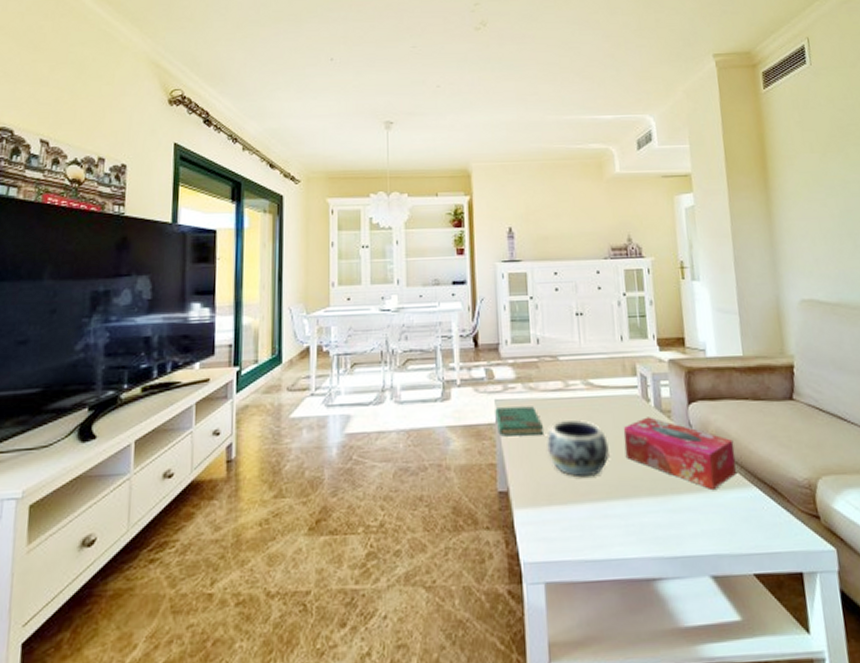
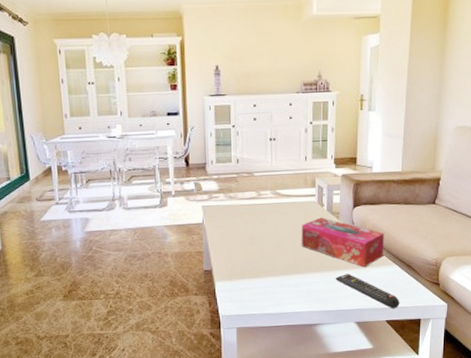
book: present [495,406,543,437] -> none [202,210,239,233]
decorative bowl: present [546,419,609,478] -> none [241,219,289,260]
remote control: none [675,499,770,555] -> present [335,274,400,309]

────────

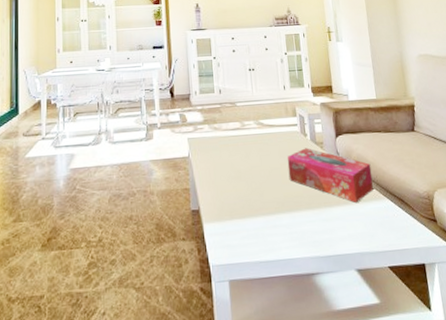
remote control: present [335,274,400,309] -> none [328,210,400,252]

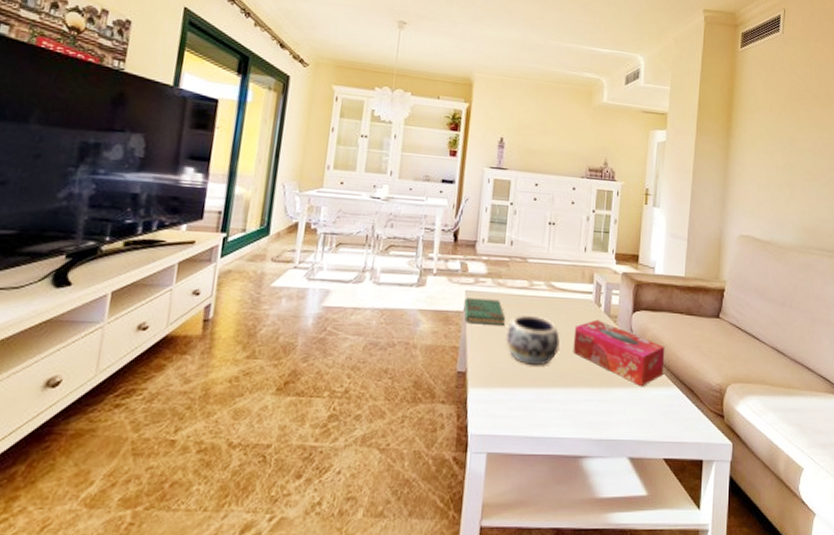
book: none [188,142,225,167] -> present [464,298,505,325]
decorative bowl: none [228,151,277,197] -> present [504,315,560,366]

────────

Which lines above run from the one containing "decorative bowl: present" to the one containing "remote control: none"? Give them again exactly, both ends included.

decorative bowl: present [546,419,609,478] -> none [241,219,289,260]
remote control: none [675,499,770,555] -> present [335,274,400,309]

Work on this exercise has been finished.